The Voyeur's Motel

After the Voyeur arrived at the motel office he carefully considered what he had observed, and upon reconsideration he definitely concluded that the female was alright, and, if she wasn’t alright, then he couldn’t do anything anyway, because at this moment in time he was only an observer and not a reporter, and really didn’t exist as far as the male and female subjects were concerned.

The next morning, the maid who was cleaning rooms rushed into the motel office and said that a woman was dead in Room 10. The Voyeur immediately called the police, who began an extensive investigation. The Voyeur could only provide the name of the male subject who occupied the room with the female subject, his description, make of car, license number, and that he was in the room with the female subject the evening she was killed. The Voyeur could never provide information that he actually witnessed the male subject’s assault of the female subject last evening.

The Voyeur had finally come to grips with his own morality and would have to forever suffer in silence, but he would never condemn his conduct or behavior in this situation.

After the police had checked out their leads, they returned to the motel to report:

The information was bogus. The suspect was using a fake name, a fake address, and a fake license plate on a stolen car.

When I read this account in New York a few years after I’d visited him in Aurora—and nearly six years after the murder—I was shocked and surprised. I thought that the Voyeur’s detached and irresponsible response to the fracas in Room 10 was similar to the behavior of New York crime witnesses when a twenty-eight-year-old bar manager named Kitty Genovese was being attacked by a man with a knife on a street in Queens shortly after 3:00 a.m. on March 13, 1964.

Although some facts in this case were later disputed—among them that the initial estimate of thirty-eight murder witnesses was an exaggerated number—there was no dispute that several people in Queens saw at least part of the brutality from their apartment windows, and that none of them rushed down into the street in time to rescue or assist the young woman who would soon bleed to death.

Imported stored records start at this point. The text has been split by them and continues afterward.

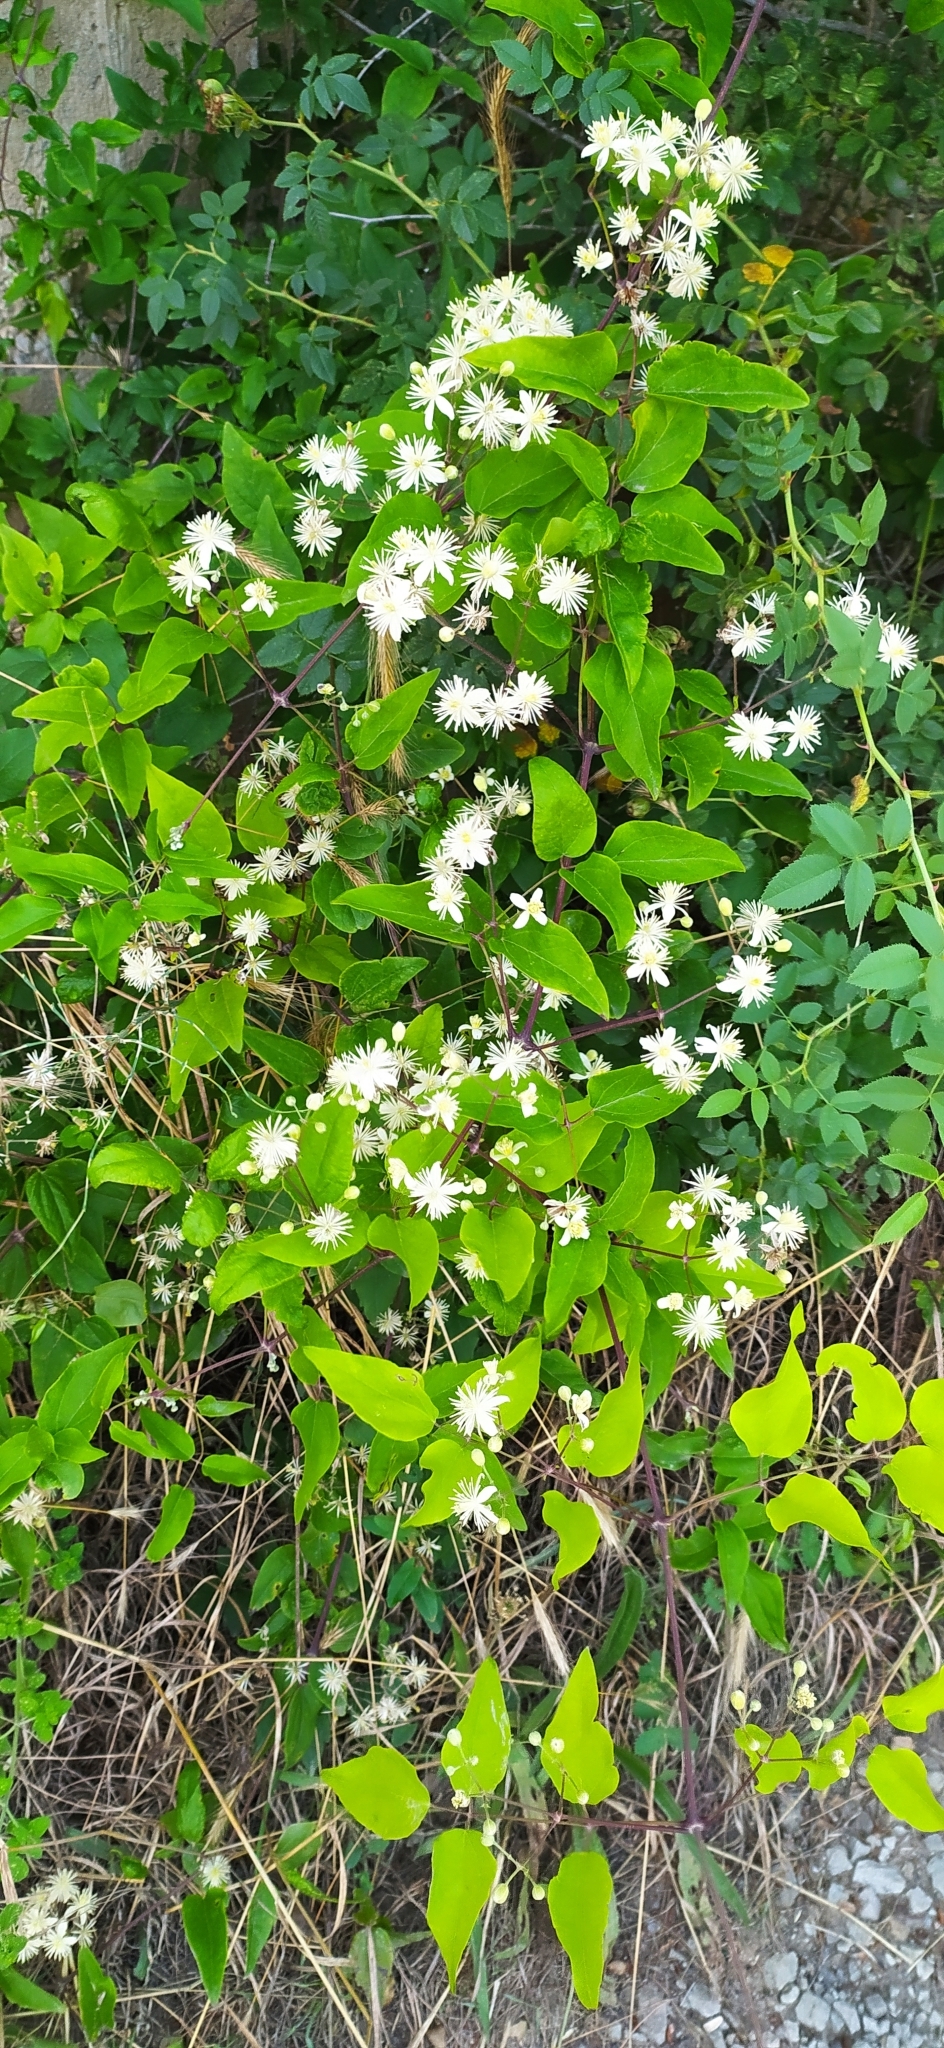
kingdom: Plantae
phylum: Tracheophyta
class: Magnoliopsida
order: Ranunculales
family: Ranunculaceae
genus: Clematis
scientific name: Clematis vitalba
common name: Evergreen clematis
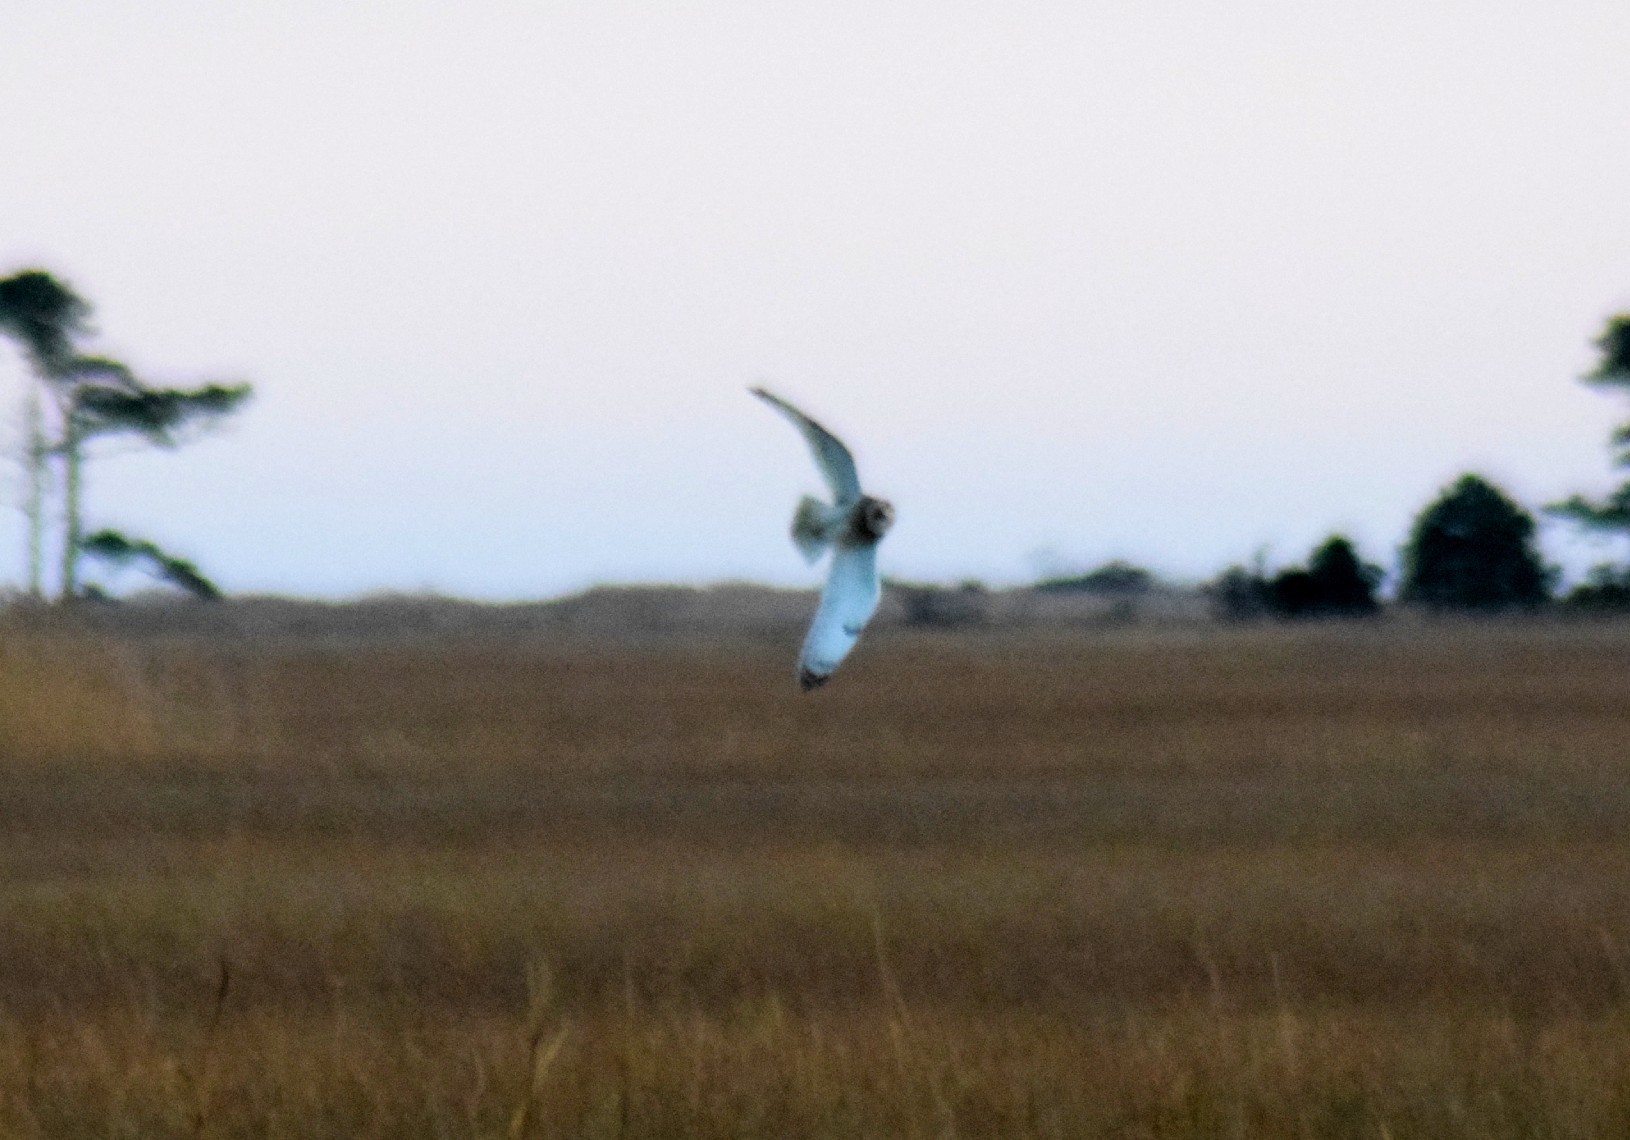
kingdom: Animalia
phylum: Chordata
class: Aves
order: Strigiformes
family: Strigidae
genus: Asio
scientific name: Asio flammeus
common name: Short-eared owl
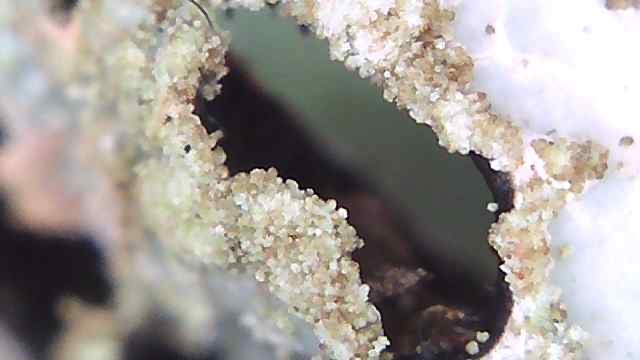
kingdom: Fungi
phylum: Ascomycota
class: Lecanoromycetes
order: Lecanorales
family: Parmeliaceae
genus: Parmelia
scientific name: Parmelia sulcata
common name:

The New York Times, which broke the story, quoted one unidentified neighbor as saying that he told another neighbor to telephone the police because “I didn’t want to get involved.”

Gerald Foos’s explanation in his journal—he was “only an observer and not a reporter,” and he “really didn’t exist as far as the male and female subjects were concerned”—were explanations that didn’t surprise me because of his often-expressed notion that he was a fractured individual, a hybridized combination of the Voyeur and Gerald Foos, and he was also desperately protective of his secret life in the attic. If the police had grilled him and decided that he knew more than he was telling them, they might have obtained a search warrant to explore his property, including his attic, and the consequences could have been catastrophic.

I telephoned Foos right away to ask about the situation. I wanted to find out whether he realized that, in addition to witnessing a murder, he might have in some way caused it. He was reluctant to say more than he had written in his journal, while reminding me that I had signed a secrecy agreement. He might have also reminded me that I was now a coconspirator in whatever crimes he had committed. I spent a few sleepless nights asking myself whether I ought to turn Foos in or continue to honor the agreement he had asked me to sign at the baggage claim in Denver in January 1980. But even though he had in some way caused the young woman’s death years before by flushing the drugs, had failed to stop the boyfriend as he strangled her, and had callously failed to call for help until the next day because he claimed to see her chest rising and falling, I did not believe Gerald Foos was a murderer. And he had told the police all he knew about the identity of the drug dealer and his girlfriend—who it was now too late to save.

I filed away his notes on the murder along with all the other material he had mailed me earlier in the year. I now knew all that I wanted to know about the Voyeur.